The first quarter marked another positive chapter in the U.S. office market’s recovery. The sector that suffered for several years is now experiencing the effects of ongoing job and economic growth, leading to positive net absorption, increasing rents and new construction in many major markets.
The U.S. office market had an excellent first quarter. Walter Page, director of research at CoStar Group, reported rents were up 3.7 percent on a year-over-year basis, and net absorption was 74 million square feet, up 20 percent from a year earlier.
“Of the 54 markets we track, 53 had positive absorption for the past year, six markets more than the previous year,” Page said. “Fifty markets are achieving positive rent growth, and 15 markets have vacancy that’s less than 10 percent. Overall, it’s a good time in the office market.”
Driven by its strong technology sector, San Francisco’s office market is one of the strongest in the country. “We are experiencing a new gold rush in San Francisco, and the mother lode is downtown,” proclaimed David Ford, senior vice president at Transwestern.
San Francisco has seen 15 quarters of strong demand. The current vacancy rate is around 8 percent, with rental rates as high as $70 per square foot. Class A institutional properties are trading for an astounding $700 per square foot, Ford added.

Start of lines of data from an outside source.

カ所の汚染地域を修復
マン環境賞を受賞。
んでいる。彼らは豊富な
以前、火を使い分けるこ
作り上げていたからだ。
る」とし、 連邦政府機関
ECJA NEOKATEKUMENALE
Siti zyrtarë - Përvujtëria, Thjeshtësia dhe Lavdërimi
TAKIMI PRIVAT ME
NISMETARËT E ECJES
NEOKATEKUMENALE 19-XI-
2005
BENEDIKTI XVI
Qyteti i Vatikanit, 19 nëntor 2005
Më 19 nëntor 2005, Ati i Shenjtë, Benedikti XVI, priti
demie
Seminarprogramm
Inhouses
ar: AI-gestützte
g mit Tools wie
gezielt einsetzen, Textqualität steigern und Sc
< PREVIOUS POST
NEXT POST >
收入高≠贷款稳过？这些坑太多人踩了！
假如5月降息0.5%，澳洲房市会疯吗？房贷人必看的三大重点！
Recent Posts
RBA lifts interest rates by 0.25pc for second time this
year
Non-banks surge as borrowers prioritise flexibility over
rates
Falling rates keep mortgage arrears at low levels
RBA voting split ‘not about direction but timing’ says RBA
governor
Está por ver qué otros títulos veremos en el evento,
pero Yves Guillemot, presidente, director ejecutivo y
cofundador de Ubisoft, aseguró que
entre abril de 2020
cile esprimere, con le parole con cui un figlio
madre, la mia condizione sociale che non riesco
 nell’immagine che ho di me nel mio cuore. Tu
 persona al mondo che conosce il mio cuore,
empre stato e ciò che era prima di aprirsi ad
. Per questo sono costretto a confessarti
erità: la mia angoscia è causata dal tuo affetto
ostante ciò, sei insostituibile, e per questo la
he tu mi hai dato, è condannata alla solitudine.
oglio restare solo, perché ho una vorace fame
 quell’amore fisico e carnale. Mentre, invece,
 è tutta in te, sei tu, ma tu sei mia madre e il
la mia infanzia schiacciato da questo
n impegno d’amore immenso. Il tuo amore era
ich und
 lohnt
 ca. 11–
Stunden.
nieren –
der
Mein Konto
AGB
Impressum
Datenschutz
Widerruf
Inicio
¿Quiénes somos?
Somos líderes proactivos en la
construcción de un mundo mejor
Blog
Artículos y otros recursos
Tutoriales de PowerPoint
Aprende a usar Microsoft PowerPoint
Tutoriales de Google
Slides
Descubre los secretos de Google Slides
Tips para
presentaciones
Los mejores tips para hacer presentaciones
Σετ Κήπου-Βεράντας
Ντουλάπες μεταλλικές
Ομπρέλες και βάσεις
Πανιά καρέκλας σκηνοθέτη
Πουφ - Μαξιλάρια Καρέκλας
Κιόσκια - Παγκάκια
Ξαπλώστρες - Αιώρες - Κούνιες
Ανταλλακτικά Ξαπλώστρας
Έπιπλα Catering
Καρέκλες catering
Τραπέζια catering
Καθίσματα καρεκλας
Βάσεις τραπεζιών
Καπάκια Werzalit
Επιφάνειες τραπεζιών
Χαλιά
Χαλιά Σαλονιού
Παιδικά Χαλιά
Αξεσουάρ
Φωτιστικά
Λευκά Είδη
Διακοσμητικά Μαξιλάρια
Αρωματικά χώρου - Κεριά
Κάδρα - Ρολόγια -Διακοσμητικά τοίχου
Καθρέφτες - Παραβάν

Rightsizing among tenants is still continuing. One example is the U.S. General Services Administration (GSA), which recently consolidated its headquarters at 1800 F Street in Washington, D.C.. There are very few private offices and desks are no longer an employee’s exclusive space. There are two employees per desk, which is reserved online. The cost savings are significant.
“At our headquarters, we collapsed six leases, which will save us $24.4 million a year in rent,” said Bob Stafford, director of the internal workplace management division at GSA. “We are also saving $8 million a year in administration costs. That’s a significant amount of tax dollars being saved.”
By the end of 2016, 3,000 or nearly 35 percent of the GSA’s leases are set to expire. “We will continue to work with [our federal agency] customers to right-size our inventory,” Stafford added.
Construction Picks Up
A flight to quality in the office market is continuing, driving new construction. “Tenants want Class A space but they are increasingly not finding what they are looking for, which is driving new construction and a shift to demand in Class B space,” Page added.
The number of projects under construction totals 85 million square feet, up 15 percent from a year ago, according to CoStar. At this point, construction is up 77 percent from the low point in the recession.
The bulk of new construction is still build to suit, but some speculative projects are starting as well, Page said. New construction is starting to expand, but is mostly isolated to big markets such as Houston; San Jose, Calif.; San Francisco; Washington, D.C.; and New York.
Steady First Quarter for REITs
In the first quarter, total returns for office REITs were up 11.25 percent from the previous quarter, said Calvin Schnure, vice president and chief economist at NAREIT.
“REITs struggled in the second and third quarters last year when the Fed started talking about when they might taper the stimulative quantitative easing policy and what their eventual exit from the policy would be,” Schnure said.
Looking ahead, Schnure anticipates moderate growth for REITs, reflective of the overall economy. “Office REITs deal with properties that are driven by job growth, which has been struggling, but we’ve seen some improvement,” he added. “We are optimistic that we will see long, steady improvement in the office sector.”